Thursday, July 11, 2013

My discovery of "semantic security"

One interesting thing I forgot to mention in the previous post about homomorphic encryption: the concept of semantic security.

It was actually a major stumbling block for me. When I got to the passage that mentions the concept, the author casually remarks that "semantic security is an expected feature of public key cryptosystems", and then defines the term as follows: a system is semantically secure if, given two plaintexts and the ciphertext of one of them, an attacker cannot do better than chance in guessing which plaintext goes with that ciphertext.

That didn't make sense because I had always assumed that the defining feature of public key cryptography was that the attacker is permitted unlimited chosen-plaintext attacks, which -- I thought -- means that the attacker always gets to know what ciphertext goes with any plaintext.
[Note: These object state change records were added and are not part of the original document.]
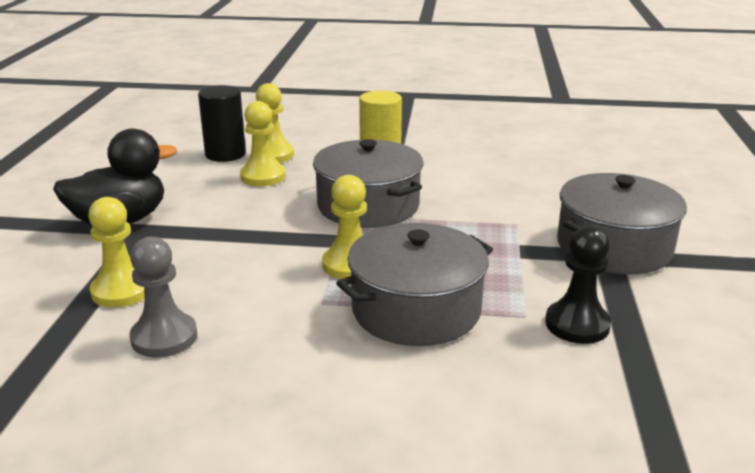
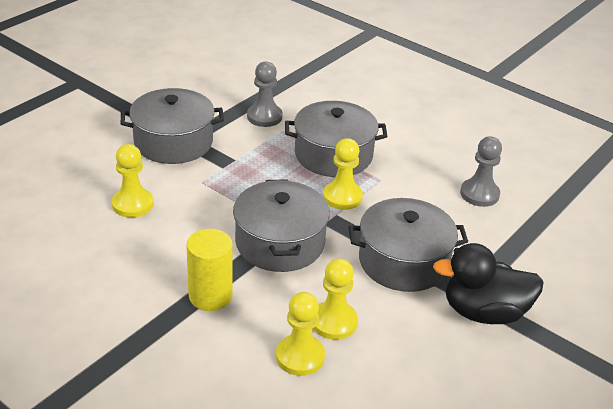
camera: 150 degrees left, 10 degrees up
(122, 291) = (497, 237): yellow pawn -> yellow pawn (132, 204)
(225, 154) = (346, 382): black cylinder -> none
(228, 231) = (403, 261): none -> grey pot
(577, 324) = (264, 117): black pawn -> grey pawn

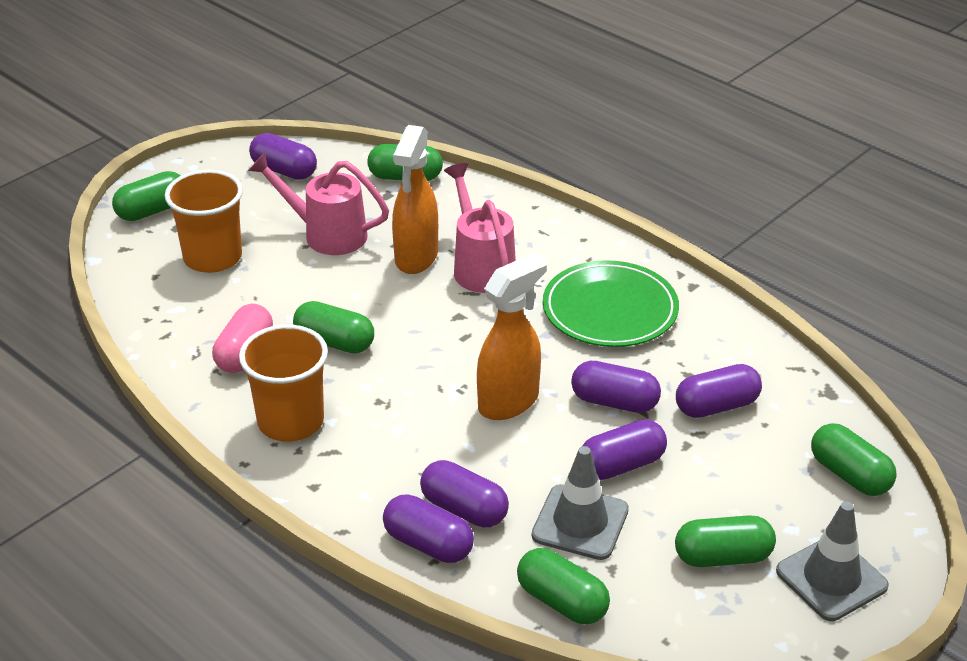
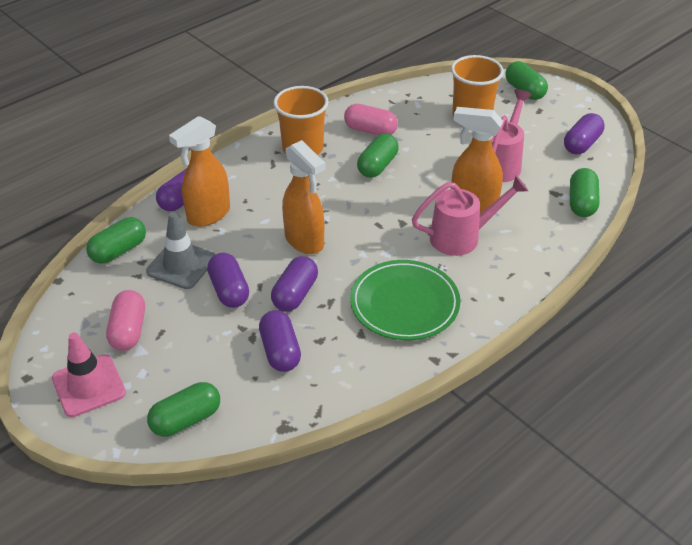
camera: 95 degrees right, 5 degrees up
(464, 509) = (208, 215): purple capsule -> orange spray bottle
(723, 557) = (128, 330): green capsule -> pink capsule
(831, 578) = (89, 386): grey traffic cone -> pink traffic cone

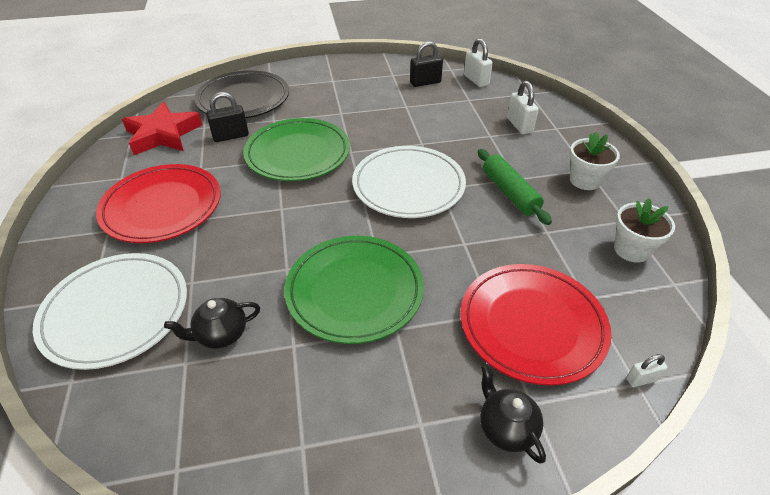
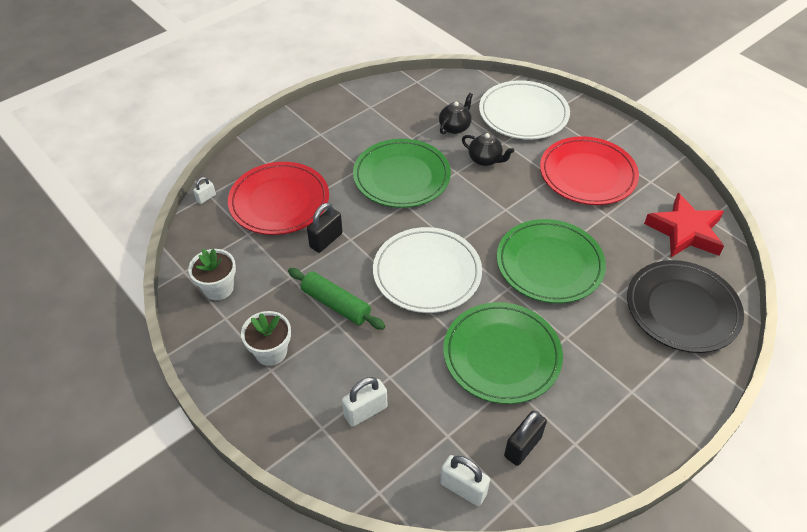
camera: 150 degrees right, 5 degrees up
(231, 136) = (629, 256): black padlock -> black padlock (326, 240)
(397, 119) = (501, 355): none -> green plate
(506, 428) = (276, 148): black teapot -> black teapot (485, 160)
(519, 125) = (365, 411): white padlock -> white padlock turned 75 degrees counterclockwise

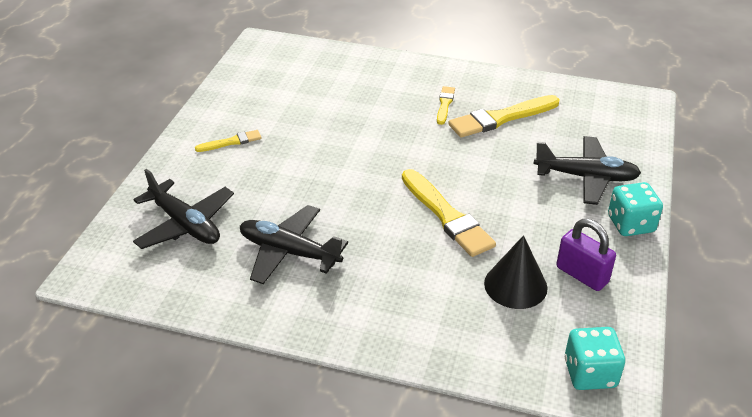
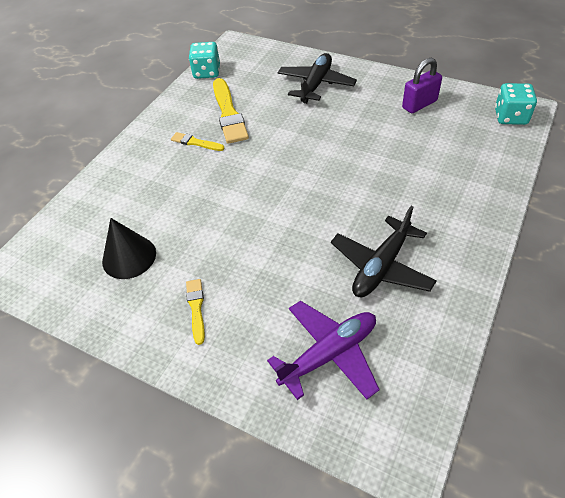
camera: 75 degrees left, 10 degrees up
(185, 224) = (329, 354): black plane -> purple plane
(447, 216) = (347, 160): yellow brush -> none
(515, 285) = (429, 136): black cone -> black cone (129, 257)
(630, 224) = (370, 75): turquoise dice -> turquoise dice (207, 72)

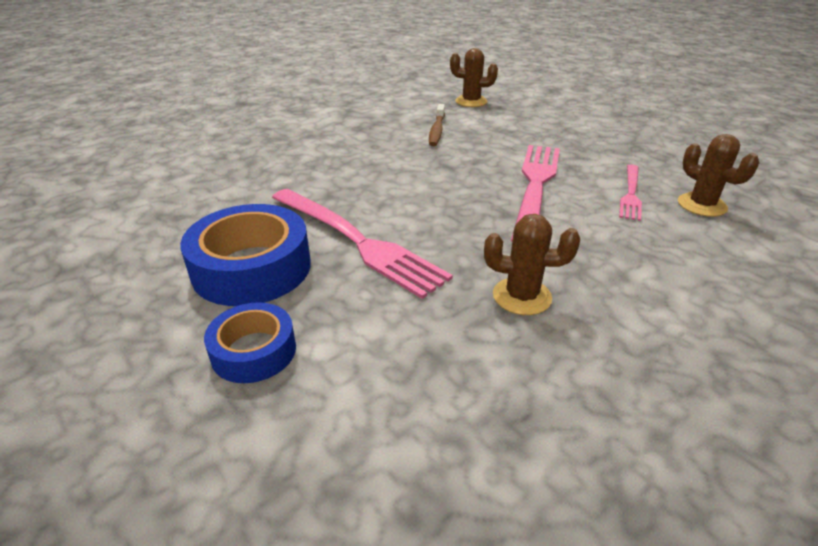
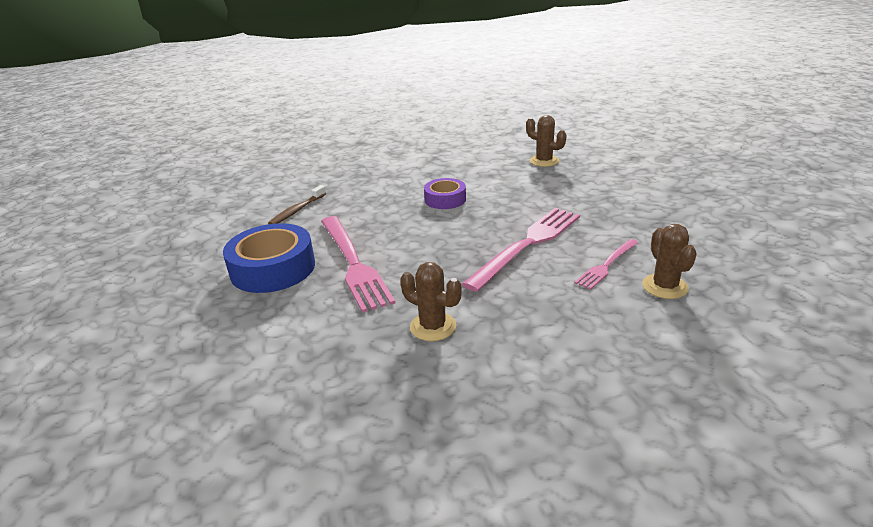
camera: 25 degrees right, 5 degrees down
(254, 351) = (235, 321): blue tape -> none
(402, 152) = (445, 199): none -> purple tape
(437, 130) = (489, 184): brown toothbrush -> brown toothbrush (297, 210)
So how can you make it so that the attacker can -- as required for public key encryption -- produce valid ciphertexts from arbitrary plaintext, and yet still have a semantically secure cryptosystem? Couldn't the attacker just encrypt both plaintexts to figure out which one corresponds to the given ciphertext?

What I missed was that you can use a one-to-many cipher: that is, the same plaintext corresponds to many ciphertexts. What's more, it's actually trivial to convert a plain-vanilla one-to-one public key cipher into a one-to-many semantically secure version. Here's how: just before applying the encryption step, generate a random number (a "nonce") and append it to the plaintext, with the proviso that the recipient with look for it in that position and strip it off after decryption.

This way, in order for an attacker to try to guess the plaintext in the game above, it's no longer enough for them to simply encrypt both plaintexts: a random number was inserted in the process. This means that in order to find a match between a plaintext and a ciphertext, the attacker must encrypt each plaintext with every possible nonce, which requires resources that increase exponentially with the size of the nonce used. (That is, an n-bit nonce can have 2^n possible values.)

The more you know (tm).